South Dakota Governor Kristi Noem said the Department of Homeland Security (DHS) is responsible for safeguarding the 2026 federal elections, prompting a PBS NewsHour fact‑check of the claim.
The fact‑check compared Noem’s statements with DHS’s publicly posted mission and budget documents, which describe the agency’s core duties as protecting the nation’s critical infrastructure, cyber networks, and responding to threats, but do not assign it authority to oversee or certify election results.
What the Right Is Saying
Republican officials and Noem’s office maintain that DHS’s cyber‑security responsibilities naturally extend to protecting election‑related systems from foreign interference. Governor Noem’s press release quoted her as saying the agency “plays a critical part in keeping our elections safe from outside threats,” and the House Committee on Homeland Security’s Republican chair, Rep. Michael McCaul (R‑TX), argued that DHS’s existing cyber‑defense programs already support election infrastructure.
What the Left Is Saying
Democratic leaders and voting‑rights groups argue that Noem’s remarks mischaracterize DHS’s role and could be used to justify broader federal involvement in elections. Senator Tammy Baldwin (D‑WI) said the statement “blurs the line between protecting infrastructure and interfering in the democratic process,” and the ACLU noted that DHS lacks statutory authority to manage election administration, warning that such claims may fuel unfounded concerns about election integrity.
What the Numbers Show
DHS’s FY 2026 budget allocated $1.3 billion to election‑security initiatives, a portion of its overall $55 billion budget, reflecting a focus on cyber protection rather than direct election administration. The agency reported 112 cyber incidents targeting election‑related systems in the 2025‑2026 cycle, a 7 percent increase from the prior year, according to its annual security report. A Pew Research poll released in January 2026 found that 48 percent of Americans believe the federal government should have a larger role in election security, while 42 percent prefer state and local control.
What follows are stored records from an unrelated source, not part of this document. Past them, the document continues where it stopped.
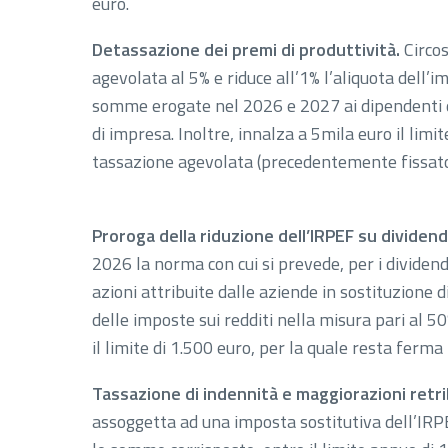
euro.
Detassazione dei premi di produttività.
Circo
agevolata al 5% e riduce all’1% l’aliquota dell’i
somme erogate nel 2026 e 2027 ai dipendenti del
di impresa. Inoltre, innalza a 5mila euro il limi
tassazione agevolata (precedentemente fissato 
Proroga della riduzione dell’IRPEF su dividendi
2026 la norma con cui si prevede, per i dividendi
azioni attribuite dalle aziende in sostituzione d
delle imposte sui redditi nella misura pari al 50
il limite di 1.500 euro, per la quale resta ferma 
Tassazione di indennità e maggiorazioni retri
assoggetta ad una imposta sostitutiva dell’IRPE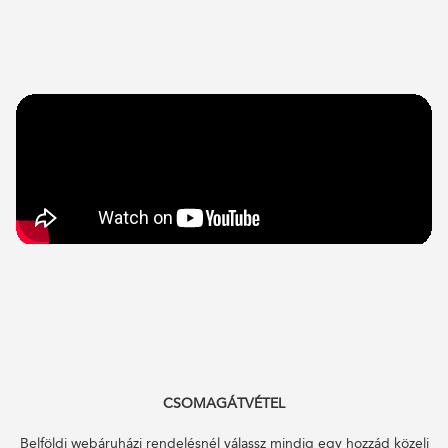
CSOMAGÁTVÉTEL
Belföldi webáruházi rendelésnél válassz mindig egy hozzád közeli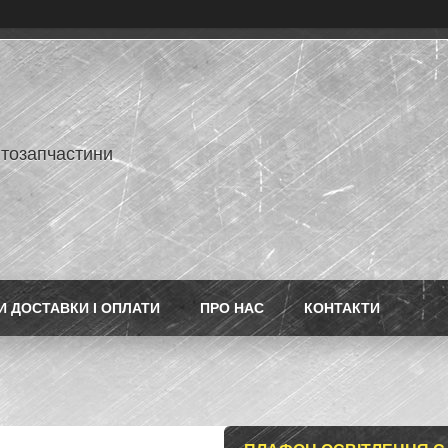
втозапчастини
 ДОСТАВКИ І ОПЛАТИ
ПРО НАС
КОНТАКТИ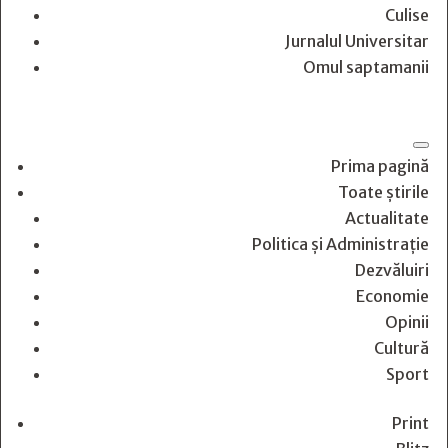
Culise
Jurnalul Universitar
Omul saptamanii
Prima pagină
Toate știrile
Actualitate
Politica și Administrație
Dezvăluiri
Economie
Opinii
Cultură
Sport
Print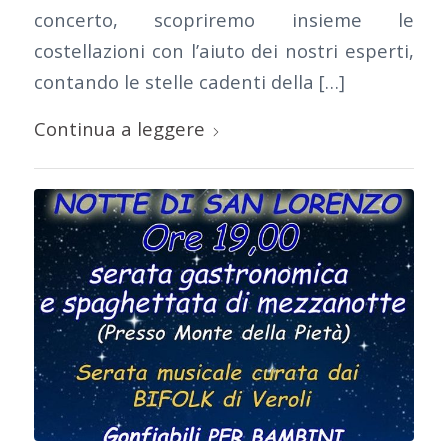
concerto, scopriremo insieme le
costellazioni con l’aiuto dei nostri esperti,
contando le stelle cadenti della […]
Continua a leggere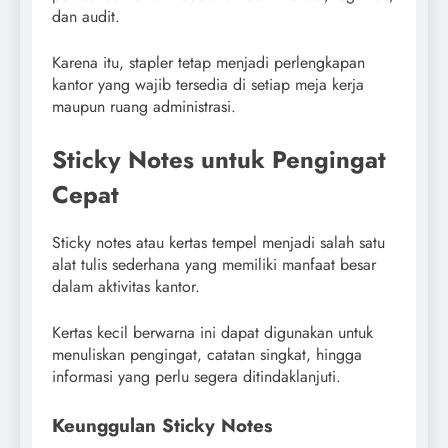
dan audit.
Karena itu, stapler tetap menjadi perlengkapan
kantor yang wajib tersedia di setiap meja kerja
maupun ruang administrasi.
Sticky Notes untuk Pengingat
Cepat
Sticky notes atau kertas tempel menjadi salah satu
alat tulis sederhana yang memiliki manfaat besar
dalam aktivitas kantor.
Kertas kecil berwarna ini dapat digunakan untuk
menuliskan pengingat, catatan singkat, hingga
informasi yang perlu segera ditindaklanjuti.
Keunggulan Sticky Notes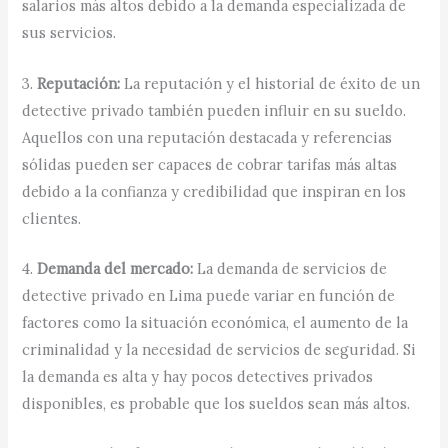
salarios más altos debido a la demanda especializada de
sus servicios.
3.
Reputación:
La reputación y el historial de éxito de un
detective privado también pueden influir en su sueldo.
Aquellos con una reputación destacada y referencias
sólidas pueden ser capaces de cobrar tarifas más altas
debido a la confianza y credibilidad que inspiran en los
clientes.
4.
Demanda del mercado:
La demanda de servicios de
detective privado en Lima puede variar en función de
factores como la situación económica, el aumento de la
criminalidad y la necesidad de servicios de seguridad. Si
la demanda es alta y hay pocos detectives privados
disponibles, es probable que los sueldos sean más altos.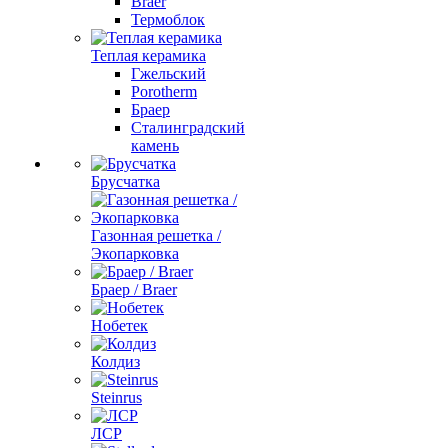
Braer
Термоблок
Теплая керамика
Гжельский
Porotherm
Браер
Сталинградский
камень
Брусчатка
Газонная решетка /
Экопарковка
Браер / Braer
Нобетек
Колдиз
Steinrus
ЛСР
The DHS website lists its mission as protecting the nation from terrorism, cyber threats, and natural disasters, with no mention of overseeing election outcomes or certifying results.
The Bottom Line
The fact‑check confirms that DHS’s statutory mission does not include managing elections; its involvement is limited to cybersecurity and infrastructure protection. The differing interpretations of the agency’s role reflect broader partisan debates over federal versus state control of election security, and the issue will likely reappear in upcoming congressional hearings on election‑integrity legislation.